Да, безусловно, при демократии Антон А.-О. вправе иметь самобытный взгляд на кого и на что угодно. И все же странно: отчего старинный приятель категорически не замечает, что со времени учредительного съезда «Мемориала» одно лишь московское отделение общества выпустило добрую сотню книг, среди которых шестисотстраничный справочник «Система исправительно-трудовых лагерей в СССР (1923–1960)»; пятисотстраничный – «Кто руководил НКВД. 1934–1941». Выпустил фундаментальные труды, в которых списки тех, чьи кости и прах на Донском кладбище, в Бутовском захоронении, в подмосковном имении Ягоды «Коммунарка»... Выпустил репортажи правозащитников о событиях в Абхазии, Армении, Дагестане, Чечне... Великолепный том писем и стихов Юлия Даниэля из лагерей и Владимирской тюрьмы – энциклопедия романтического периода диссидентства...
Не укладывается в сознании, как хватает у Антона отваги клеймить входящий в «Мемориал» центр «Сострадание»...

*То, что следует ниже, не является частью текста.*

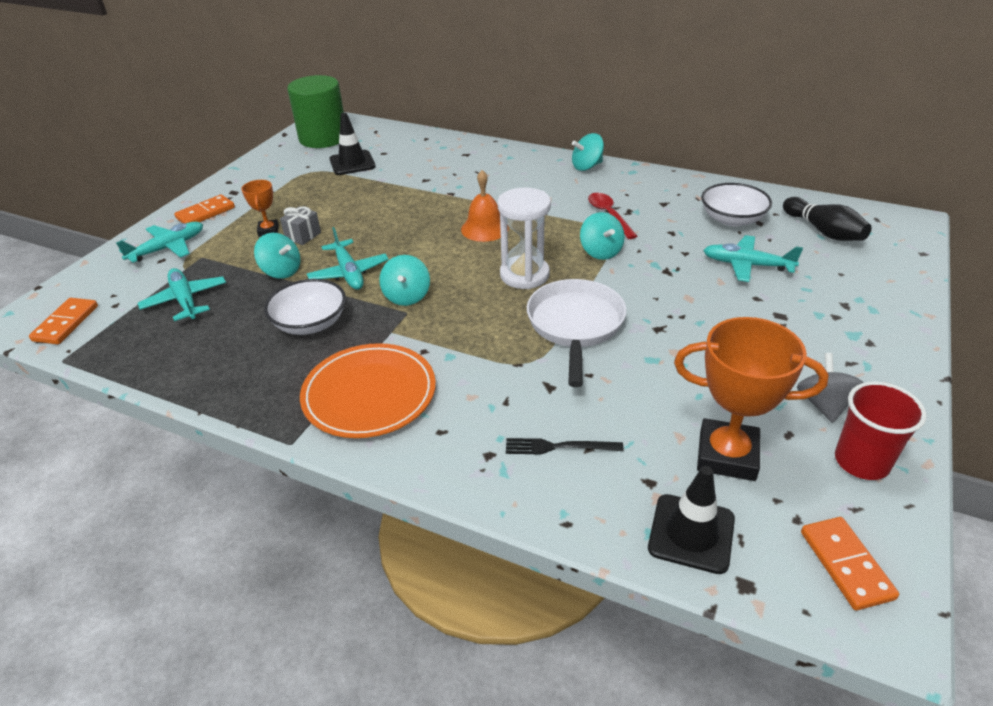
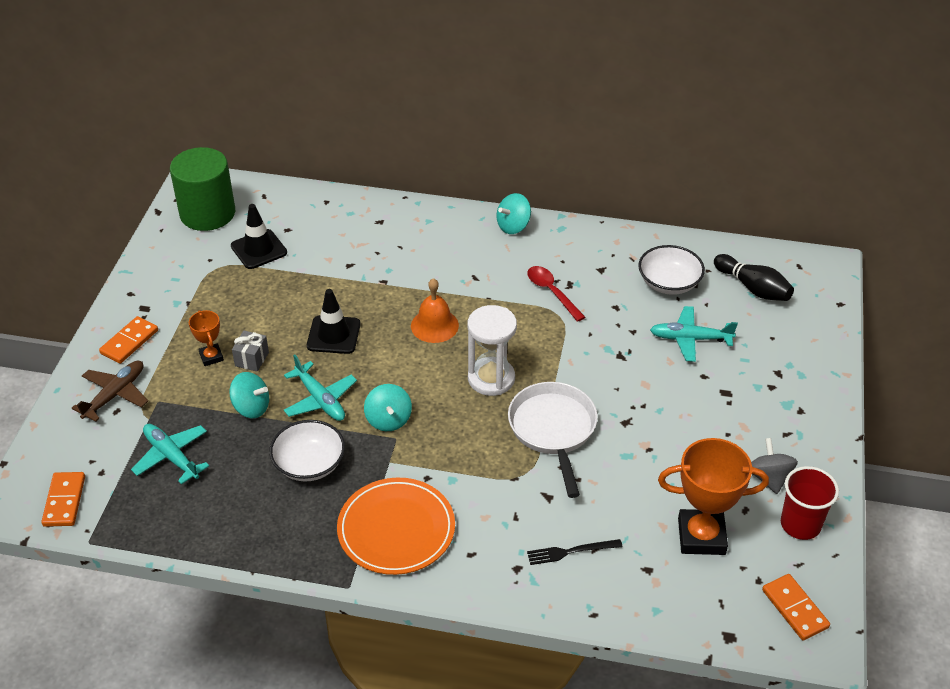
camera: 15 degrees left, 5 degrees up
(168, 248) = (115, 395): turquoise plane -> brown plane
(600, 252) = (555, 340): turquoise spinning top -> none
(691, 533) = (685, 605): black traffic cone -> black traffic cone (333, 335)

Вопросы сплошь риторические. Право, опустил бы я эту риторику, если бы Антон А.-О. не оскорблял памяти Разгона.
На странице 17 речь в брошюре идет о «дежурном ветеране», посмевшем напомнить делегатам конференции, посвященной десятилетию «Мемориала», о годах массовых репрессий. По Антону А.-О. получается, что живым пора забывать о мертвых? «Только ему, сотруднику карательных органов, дано пожалеть жертв террора»...
На странице 23-й речь вновь идет о «дежурном» каторжанине... И на следующей странице утверждается: «в устах бывшего сотрудника НКВД и лагерного нарядчика» непростителен панегирик, обретающий по этой причине «особое значение».
Антон А.-О. не следует нравственно-мудрому правилу древних римлян: «О мертвых или хорошо, или ничего».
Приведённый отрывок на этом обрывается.